One day two dogs from a nearby farm came onto her property.

"And they went chasing the fox right in front of my property. And just my instinct when I saw this tiny little fox, and these two big dogs was to start chasing the dogs.

"I was yelling at the dogs to leave the fox alone. And I realised how does the fox know that I'm yelling at the dogs and not yelling at him? So, I went home and felt terrible. And about 20 minutes later, the fox showed up on my doorstep."

The fox knew he had an ally, she says.

"He put all this together. And this is how animals survive. Otherwise, if they couldn't figure out this much about their surroundings, they wouldn't survive.

"They have to know where their friends are, and where their enemies are. And he figured out that I was the one. I was the one and he dogged me around until I acquiesced and decided okay, I guess it's you and me."

He's really very small, she says, no more than 4kg.

"He was certainly the runt of his litter. And he was scrawny, even for a fox, but not sickly, because he was an amazing hunter.

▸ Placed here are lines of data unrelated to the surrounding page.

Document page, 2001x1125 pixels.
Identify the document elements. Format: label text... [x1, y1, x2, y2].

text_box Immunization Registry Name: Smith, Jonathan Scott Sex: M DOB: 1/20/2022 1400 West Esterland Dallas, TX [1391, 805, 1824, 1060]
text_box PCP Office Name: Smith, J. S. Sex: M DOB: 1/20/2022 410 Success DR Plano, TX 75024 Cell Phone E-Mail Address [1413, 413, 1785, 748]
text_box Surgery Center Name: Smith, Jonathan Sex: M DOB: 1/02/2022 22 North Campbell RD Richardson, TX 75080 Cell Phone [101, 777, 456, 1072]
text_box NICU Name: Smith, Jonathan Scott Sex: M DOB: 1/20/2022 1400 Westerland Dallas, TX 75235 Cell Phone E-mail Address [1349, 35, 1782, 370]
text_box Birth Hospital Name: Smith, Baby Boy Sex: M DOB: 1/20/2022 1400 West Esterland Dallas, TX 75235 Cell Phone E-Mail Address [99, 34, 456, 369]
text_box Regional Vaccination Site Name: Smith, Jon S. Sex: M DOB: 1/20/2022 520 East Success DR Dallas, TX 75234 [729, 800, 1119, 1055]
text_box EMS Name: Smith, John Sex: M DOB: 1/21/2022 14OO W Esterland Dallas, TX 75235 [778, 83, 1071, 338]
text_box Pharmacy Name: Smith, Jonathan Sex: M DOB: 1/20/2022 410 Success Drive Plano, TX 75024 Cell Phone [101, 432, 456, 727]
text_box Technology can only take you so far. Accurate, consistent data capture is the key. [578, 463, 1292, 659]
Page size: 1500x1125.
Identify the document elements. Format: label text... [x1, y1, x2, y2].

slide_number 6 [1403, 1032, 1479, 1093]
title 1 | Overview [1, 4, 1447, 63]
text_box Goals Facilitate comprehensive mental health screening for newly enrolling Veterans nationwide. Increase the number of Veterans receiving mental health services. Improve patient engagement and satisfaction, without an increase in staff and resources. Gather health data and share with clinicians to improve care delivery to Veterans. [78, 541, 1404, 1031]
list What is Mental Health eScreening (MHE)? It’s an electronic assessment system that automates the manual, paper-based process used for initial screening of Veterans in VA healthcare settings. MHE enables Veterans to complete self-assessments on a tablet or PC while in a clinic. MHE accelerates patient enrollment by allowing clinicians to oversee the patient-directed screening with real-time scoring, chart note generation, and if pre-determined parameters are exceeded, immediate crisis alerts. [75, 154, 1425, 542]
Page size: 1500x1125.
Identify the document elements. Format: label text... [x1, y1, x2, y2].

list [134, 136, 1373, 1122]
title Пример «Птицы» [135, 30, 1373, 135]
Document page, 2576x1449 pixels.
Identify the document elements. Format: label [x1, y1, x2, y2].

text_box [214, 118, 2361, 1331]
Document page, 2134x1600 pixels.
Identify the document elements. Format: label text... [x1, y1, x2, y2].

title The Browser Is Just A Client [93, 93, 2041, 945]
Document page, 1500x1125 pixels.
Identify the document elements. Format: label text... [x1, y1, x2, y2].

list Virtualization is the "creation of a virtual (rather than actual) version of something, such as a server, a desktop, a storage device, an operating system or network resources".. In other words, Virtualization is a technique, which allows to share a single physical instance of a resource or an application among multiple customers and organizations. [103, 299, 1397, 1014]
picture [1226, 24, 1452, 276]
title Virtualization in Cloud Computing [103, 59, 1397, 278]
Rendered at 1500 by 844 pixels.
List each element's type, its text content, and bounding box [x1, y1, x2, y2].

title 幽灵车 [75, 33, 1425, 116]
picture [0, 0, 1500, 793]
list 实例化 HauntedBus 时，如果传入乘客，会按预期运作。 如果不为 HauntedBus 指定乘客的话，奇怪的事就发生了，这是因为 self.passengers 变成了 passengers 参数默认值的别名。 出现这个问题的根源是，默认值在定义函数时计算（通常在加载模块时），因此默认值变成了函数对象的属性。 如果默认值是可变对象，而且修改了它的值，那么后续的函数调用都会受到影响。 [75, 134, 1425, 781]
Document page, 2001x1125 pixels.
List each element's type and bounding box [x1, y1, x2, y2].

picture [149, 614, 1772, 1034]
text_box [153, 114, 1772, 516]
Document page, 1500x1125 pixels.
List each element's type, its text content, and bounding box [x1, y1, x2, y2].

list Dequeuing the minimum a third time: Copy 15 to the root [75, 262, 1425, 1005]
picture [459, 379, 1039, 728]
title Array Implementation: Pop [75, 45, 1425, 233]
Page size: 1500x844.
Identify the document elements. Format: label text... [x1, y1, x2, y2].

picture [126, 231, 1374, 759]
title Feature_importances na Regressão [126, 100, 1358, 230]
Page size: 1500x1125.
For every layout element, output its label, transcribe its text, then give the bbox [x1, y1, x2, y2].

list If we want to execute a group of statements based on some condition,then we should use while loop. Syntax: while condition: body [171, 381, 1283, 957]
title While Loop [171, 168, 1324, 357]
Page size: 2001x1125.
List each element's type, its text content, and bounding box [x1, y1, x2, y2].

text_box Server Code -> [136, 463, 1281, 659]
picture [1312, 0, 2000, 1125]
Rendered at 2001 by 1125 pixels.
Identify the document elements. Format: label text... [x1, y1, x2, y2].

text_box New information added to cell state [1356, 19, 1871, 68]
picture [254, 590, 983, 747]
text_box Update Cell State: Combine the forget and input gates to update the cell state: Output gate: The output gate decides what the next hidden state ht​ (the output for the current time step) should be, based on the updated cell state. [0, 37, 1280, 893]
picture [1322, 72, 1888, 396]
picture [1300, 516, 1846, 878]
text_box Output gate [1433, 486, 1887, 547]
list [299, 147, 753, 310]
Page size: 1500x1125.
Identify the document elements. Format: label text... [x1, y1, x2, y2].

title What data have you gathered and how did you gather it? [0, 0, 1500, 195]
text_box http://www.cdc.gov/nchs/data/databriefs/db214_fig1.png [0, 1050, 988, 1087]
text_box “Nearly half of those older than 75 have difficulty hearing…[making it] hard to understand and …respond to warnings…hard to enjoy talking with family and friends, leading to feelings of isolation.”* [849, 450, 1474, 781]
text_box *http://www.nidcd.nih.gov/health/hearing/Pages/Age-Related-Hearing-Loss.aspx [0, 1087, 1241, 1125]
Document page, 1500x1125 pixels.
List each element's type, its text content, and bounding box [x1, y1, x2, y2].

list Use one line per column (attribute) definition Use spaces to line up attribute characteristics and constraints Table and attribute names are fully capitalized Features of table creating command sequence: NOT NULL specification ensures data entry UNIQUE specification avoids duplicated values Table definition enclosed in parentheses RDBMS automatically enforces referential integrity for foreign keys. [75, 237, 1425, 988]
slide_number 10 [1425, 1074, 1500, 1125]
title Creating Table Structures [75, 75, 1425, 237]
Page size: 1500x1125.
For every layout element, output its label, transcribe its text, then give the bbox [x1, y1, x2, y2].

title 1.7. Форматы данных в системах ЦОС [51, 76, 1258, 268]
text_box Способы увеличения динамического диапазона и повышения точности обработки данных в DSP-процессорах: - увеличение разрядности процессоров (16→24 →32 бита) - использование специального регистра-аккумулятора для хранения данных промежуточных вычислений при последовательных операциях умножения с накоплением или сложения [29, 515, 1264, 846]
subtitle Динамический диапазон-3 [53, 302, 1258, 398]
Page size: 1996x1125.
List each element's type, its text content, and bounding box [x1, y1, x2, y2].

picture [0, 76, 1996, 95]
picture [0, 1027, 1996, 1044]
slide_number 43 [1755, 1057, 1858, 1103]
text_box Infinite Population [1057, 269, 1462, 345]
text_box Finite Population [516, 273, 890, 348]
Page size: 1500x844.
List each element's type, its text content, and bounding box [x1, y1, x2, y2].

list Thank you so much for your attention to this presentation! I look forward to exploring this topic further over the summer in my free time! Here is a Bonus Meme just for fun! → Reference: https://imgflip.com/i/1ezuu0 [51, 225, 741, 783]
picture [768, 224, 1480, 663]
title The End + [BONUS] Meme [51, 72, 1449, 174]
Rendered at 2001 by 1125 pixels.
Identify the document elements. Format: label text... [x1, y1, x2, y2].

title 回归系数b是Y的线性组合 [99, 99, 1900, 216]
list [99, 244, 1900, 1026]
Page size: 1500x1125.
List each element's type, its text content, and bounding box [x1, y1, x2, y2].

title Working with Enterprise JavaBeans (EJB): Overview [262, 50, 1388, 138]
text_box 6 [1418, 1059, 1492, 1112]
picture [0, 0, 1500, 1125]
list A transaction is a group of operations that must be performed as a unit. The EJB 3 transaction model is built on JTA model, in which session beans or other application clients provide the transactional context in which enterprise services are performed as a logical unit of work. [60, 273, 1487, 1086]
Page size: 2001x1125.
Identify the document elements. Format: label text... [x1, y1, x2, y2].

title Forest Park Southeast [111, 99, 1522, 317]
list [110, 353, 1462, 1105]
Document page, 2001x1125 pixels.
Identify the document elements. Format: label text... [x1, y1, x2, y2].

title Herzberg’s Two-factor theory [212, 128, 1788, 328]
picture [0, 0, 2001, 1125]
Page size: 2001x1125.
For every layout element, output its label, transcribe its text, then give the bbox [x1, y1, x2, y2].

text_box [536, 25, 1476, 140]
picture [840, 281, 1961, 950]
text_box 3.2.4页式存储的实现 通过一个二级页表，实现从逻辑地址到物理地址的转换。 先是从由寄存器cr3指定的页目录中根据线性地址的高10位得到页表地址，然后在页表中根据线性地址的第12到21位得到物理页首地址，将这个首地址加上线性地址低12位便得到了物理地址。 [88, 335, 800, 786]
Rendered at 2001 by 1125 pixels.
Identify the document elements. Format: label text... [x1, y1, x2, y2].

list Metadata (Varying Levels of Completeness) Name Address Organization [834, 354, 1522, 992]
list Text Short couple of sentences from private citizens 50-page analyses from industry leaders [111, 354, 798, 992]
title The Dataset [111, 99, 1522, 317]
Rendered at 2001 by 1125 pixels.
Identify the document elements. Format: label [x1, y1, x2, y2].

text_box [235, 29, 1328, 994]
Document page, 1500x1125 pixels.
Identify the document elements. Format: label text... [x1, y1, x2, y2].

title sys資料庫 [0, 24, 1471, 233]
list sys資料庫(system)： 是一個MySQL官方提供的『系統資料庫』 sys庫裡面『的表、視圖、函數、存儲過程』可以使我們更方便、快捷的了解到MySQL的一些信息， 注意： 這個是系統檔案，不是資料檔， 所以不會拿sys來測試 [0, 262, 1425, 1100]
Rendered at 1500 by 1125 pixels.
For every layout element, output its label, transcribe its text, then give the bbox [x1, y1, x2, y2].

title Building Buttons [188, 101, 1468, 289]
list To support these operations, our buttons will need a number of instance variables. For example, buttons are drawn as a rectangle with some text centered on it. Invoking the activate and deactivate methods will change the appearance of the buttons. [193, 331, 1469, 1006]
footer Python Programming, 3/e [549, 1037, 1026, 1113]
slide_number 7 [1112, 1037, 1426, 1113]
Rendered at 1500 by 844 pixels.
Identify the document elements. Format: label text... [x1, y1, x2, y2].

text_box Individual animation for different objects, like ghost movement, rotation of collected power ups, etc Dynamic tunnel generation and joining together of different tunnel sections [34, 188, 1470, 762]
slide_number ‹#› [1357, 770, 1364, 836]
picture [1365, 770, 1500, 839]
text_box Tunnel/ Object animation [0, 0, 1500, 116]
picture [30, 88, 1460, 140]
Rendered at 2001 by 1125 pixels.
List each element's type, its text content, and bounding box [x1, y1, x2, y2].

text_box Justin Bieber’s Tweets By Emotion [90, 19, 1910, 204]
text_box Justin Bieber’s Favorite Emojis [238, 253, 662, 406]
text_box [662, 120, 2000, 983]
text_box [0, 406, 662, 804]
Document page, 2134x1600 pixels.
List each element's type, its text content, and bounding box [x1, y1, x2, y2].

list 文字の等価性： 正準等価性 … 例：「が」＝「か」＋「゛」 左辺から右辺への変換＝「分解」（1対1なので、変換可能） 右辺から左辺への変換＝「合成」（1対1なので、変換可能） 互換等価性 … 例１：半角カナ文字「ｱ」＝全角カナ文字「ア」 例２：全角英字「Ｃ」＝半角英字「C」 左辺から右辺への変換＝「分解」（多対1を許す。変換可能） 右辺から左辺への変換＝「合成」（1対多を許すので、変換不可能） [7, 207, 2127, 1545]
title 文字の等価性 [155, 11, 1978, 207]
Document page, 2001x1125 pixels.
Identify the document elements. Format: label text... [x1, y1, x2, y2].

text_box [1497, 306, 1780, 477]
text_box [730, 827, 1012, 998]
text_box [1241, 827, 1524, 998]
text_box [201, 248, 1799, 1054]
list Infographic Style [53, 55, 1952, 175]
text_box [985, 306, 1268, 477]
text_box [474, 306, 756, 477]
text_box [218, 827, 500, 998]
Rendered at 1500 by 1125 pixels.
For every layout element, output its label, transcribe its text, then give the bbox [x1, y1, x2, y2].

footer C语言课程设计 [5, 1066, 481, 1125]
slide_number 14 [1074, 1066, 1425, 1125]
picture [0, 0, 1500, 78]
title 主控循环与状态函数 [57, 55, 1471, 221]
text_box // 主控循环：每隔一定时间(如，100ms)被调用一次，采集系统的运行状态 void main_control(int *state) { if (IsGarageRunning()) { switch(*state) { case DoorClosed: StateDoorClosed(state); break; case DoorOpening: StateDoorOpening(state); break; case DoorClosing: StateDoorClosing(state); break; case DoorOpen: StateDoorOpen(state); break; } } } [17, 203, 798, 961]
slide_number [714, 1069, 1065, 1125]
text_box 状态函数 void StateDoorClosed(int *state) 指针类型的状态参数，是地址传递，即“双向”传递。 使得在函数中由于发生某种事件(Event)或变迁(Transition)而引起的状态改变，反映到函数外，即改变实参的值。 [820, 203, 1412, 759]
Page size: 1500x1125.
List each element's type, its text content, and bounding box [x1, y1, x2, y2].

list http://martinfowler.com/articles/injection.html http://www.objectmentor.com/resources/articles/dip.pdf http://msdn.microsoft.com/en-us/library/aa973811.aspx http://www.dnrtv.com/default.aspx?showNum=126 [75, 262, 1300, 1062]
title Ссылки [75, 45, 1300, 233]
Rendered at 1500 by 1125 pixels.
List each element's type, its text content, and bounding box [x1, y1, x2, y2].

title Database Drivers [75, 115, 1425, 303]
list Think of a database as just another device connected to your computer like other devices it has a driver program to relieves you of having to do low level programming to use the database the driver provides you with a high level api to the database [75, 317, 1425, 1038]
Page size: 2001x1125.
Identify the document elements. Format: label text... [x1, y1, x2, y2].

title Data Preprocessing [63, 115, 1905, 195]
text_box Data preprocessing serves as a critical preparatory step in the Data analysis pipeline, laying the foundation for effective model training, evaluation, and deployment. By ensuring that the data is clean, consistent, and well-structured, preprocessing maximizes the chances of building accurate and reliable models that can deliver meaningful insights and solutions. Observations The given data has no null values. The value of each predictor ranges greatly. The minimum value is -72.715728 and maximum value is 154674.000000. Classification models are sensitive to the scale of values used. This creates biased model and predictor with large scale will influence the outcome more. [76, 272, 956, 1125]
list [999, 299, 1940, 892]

"And that's one of the things that gave him time to be my friend, because other foxes, other wild animals don't have time to hang out with a person, don't have time to enjoy themselves too well, because they're busy hunting all day long. They're busy trying to feed themselves. And he was able to feed himself quite efficiently, quite rapidly. It gave him a lot of free time."

Enough time to enjoy being read to, she says.

"I could see that he had a very short attention span.

"If I wasn't doing something to keep his interest, he would start looking around for bugs to smash and putting his nose up in the air to see if there was a rodent around, something more exciting than me.

"So, I needed to keep his attention. And I just went in my house, it's a teeny, tiny little cottage, so, wasn't hard to find a book. And I don't have very many kids' books, just a couple, I grabbed it, went right outside, sat on the patio and just opened it up and started reading."

They were communicating, she says.

"He knew I was interacting with him. He understood we were communicating.

"He just didn't know what I was saying. But this is the same way that people communicate with children. It's the same way that people communicate who don't speak the same language. It's obvious when you're communicating, whether you're being friendly, or whether you're being angry."

She never treated Fox as a pet, she says.

"I don't have anything against people who keep pets, I understand they're very important. And perhaps I would have a dog if I hadn't met Fox.

"But now that I've met him, I won't have a dog or a cat. Because I know that if I had had a pet, I wouldn't have Fox, he certainly wouldn't be on my property if there was a dog on the property or even if there was a cat on the property."

And the fox taught her some profound truths, she says.

"I decided after he was gone to make myself like the fox, I realised he had a better life than I did. That's the important way that I've changed.

"I choose my habitat. I choose my purpose in life. I don't let life choose me. I don't pick a career and follow it around. I have habitat and habit. That's what Fox chose first, where I want to live and the things I want to do and he wasn't isolated.

"He wasn't dumb enough to live by himself, and I seek out friendships. Those are the important ways that he has changed me."